AMO's third-largest shareholder, ValueAct Capital, earlier this month said it opposed the company's takeover bid.
"We continue to believe in the strategic and financial rationale for this combination and are confident in our ability to consummate the transaction," AMO said.
B&L must weigh the higher price and potential risks associated with AMO's cash and stock offer against the lower value, but greater security of the all-cash bid from Warburg Pincus. Warburg Pincus is not expected to raise its offer to thwart the AMO offer.

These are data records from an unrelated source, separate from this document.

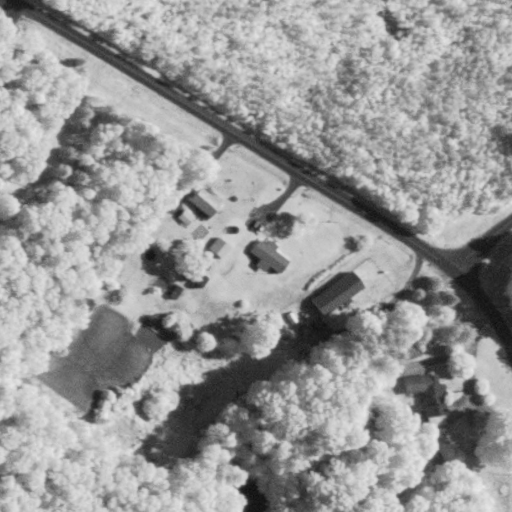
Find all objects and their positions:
road: (12, 38)
road: (1, 74)
road: (274, 157)
building: (203, 202)
road: (481, 243)
building: (216, 247)
building: (266, 256)
building: (203, 262)
building: (174, 291)
building: (333, 293)
road: (387, 305)
road: (469, 374)
building: (425, 396)
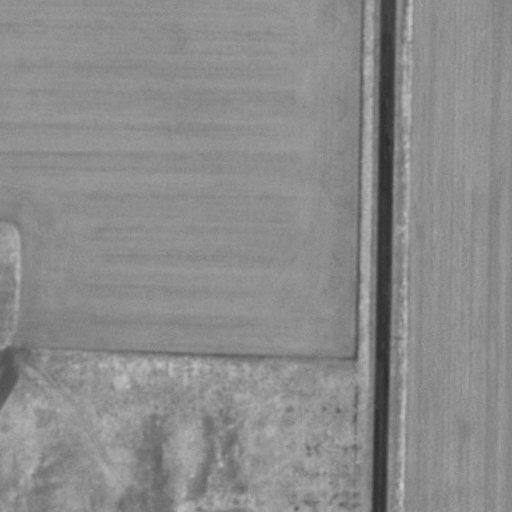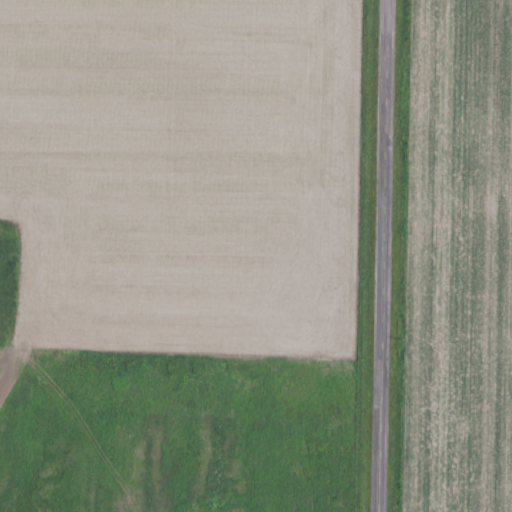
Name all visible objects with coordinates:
road: (386, 256)
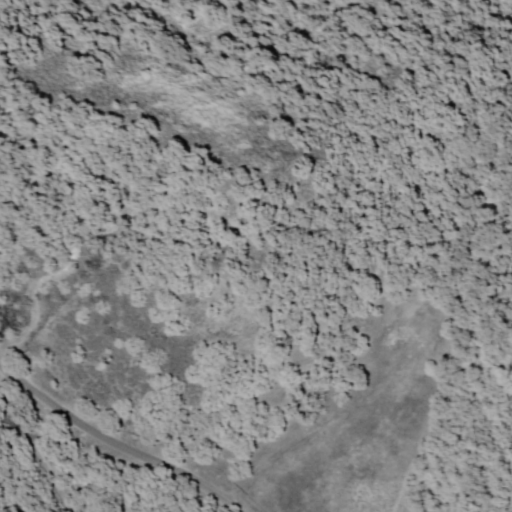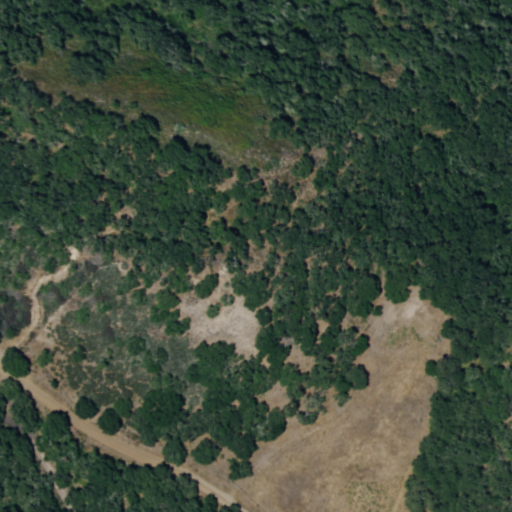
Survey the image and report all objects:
road: (116, 444)
road: (36, 451)
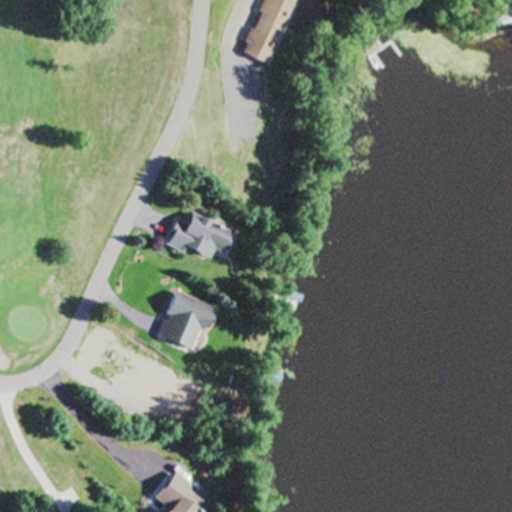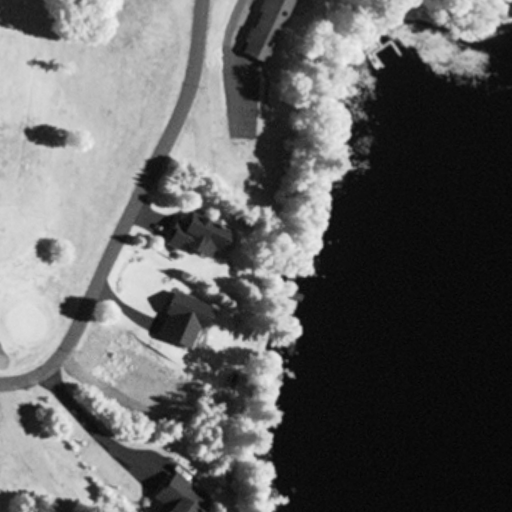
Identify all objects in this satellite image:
building: (260, 30)
road: (230, 64)
park: (63, 191)
road: (132, 215)
building: (188, 236)
building: (174, 321)
river: (496, 483)
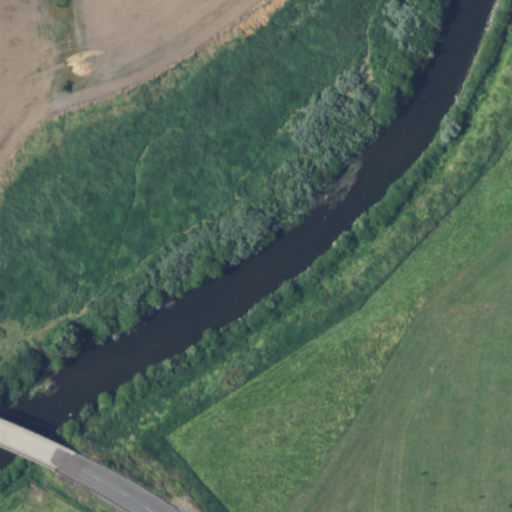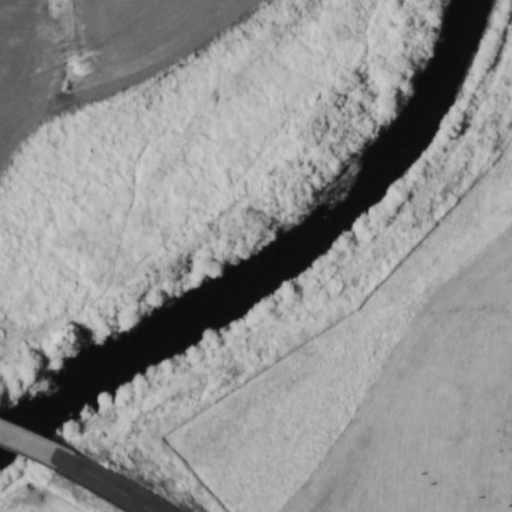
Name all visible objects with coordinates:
crop: (140, 33)
crop: (39, 56)
river: (277, 262)
road: (32, 446)
road: (99, 487)
crop: (37, 496)
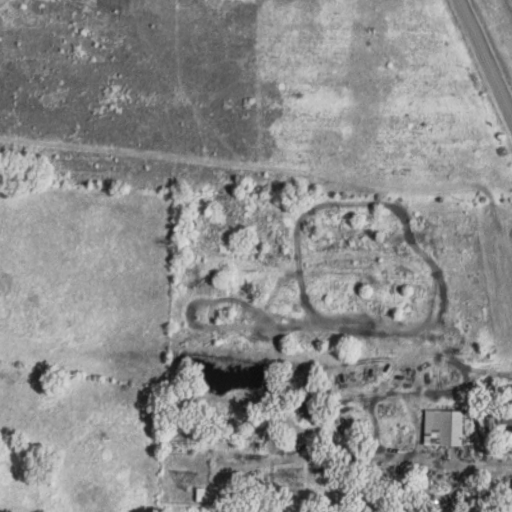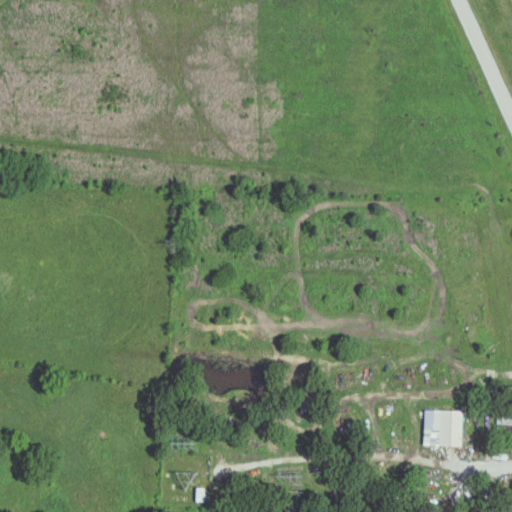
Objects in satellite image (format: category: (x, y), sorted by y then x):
road: (10, 4)
road: (487, 55)
building: (505, 407)
building: (443, 429)
road: (491, 466)
building: (506, 509)
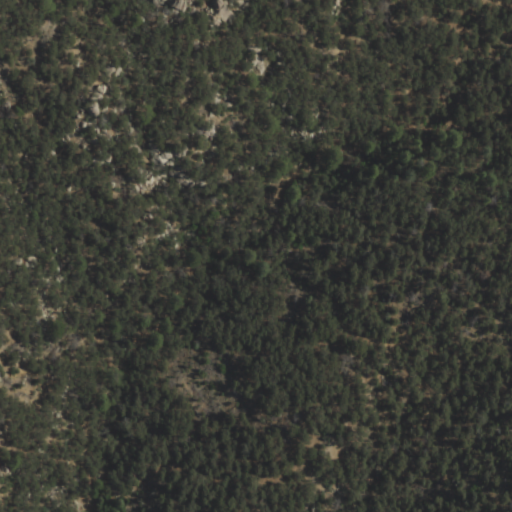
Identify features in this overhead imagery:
road: (241, 45)
road: (199, 258)
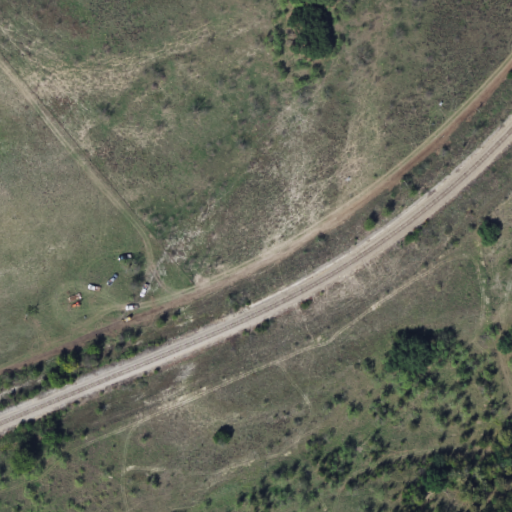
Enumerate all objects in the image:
railway: (274, 303)
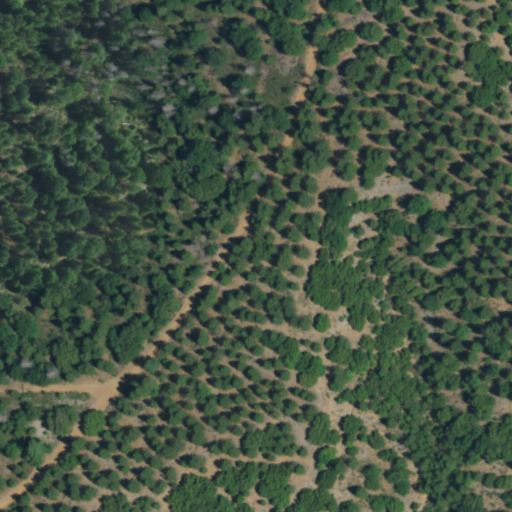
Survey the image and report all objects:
road: (210, 282)
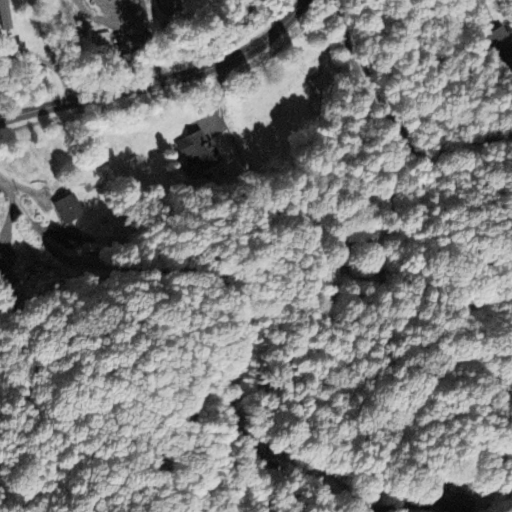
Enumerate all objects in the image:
building: (169, 7)
road: (488, 10)
road: (147, 24)
road: (134, 31)
road: (52, 50)
road: (163, 79)
road: (336, 169)
building: (64, 207)
building: (8, 278)
road: (417, 411)
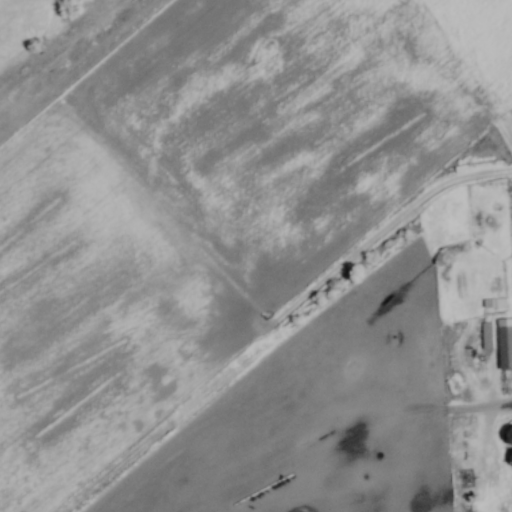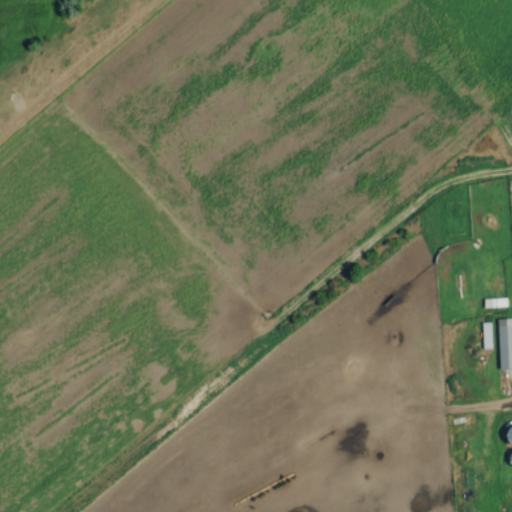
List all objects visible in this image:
building: (493, 302)
building: (504, 347)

"Without further assurances as to value and certainty of consummation and, in particular, without concrete, credible evidence that holders of a significant percentage of the outstanding AMO shares would affirmatively support the proposed acquisition of Bausch & Lomb by AMO, the special committee and the board intend to revoke AMO's designation as an excluded party under the Warburg Pincus merger," the letter said
Warburg's bid already has antitrust approval, while AMO's would still require it.
AMO made its 11th hour bid for B&L on the last day of that companies "go shop" period in its agreement with Warburg Pincus (MDD, July 9, 2007). After that 50-day period, B&L would not have been able to solicit higher bids for the company. If the offer is consummated, AMO will have to pay Warburg Pincus a $40 million breakup fee.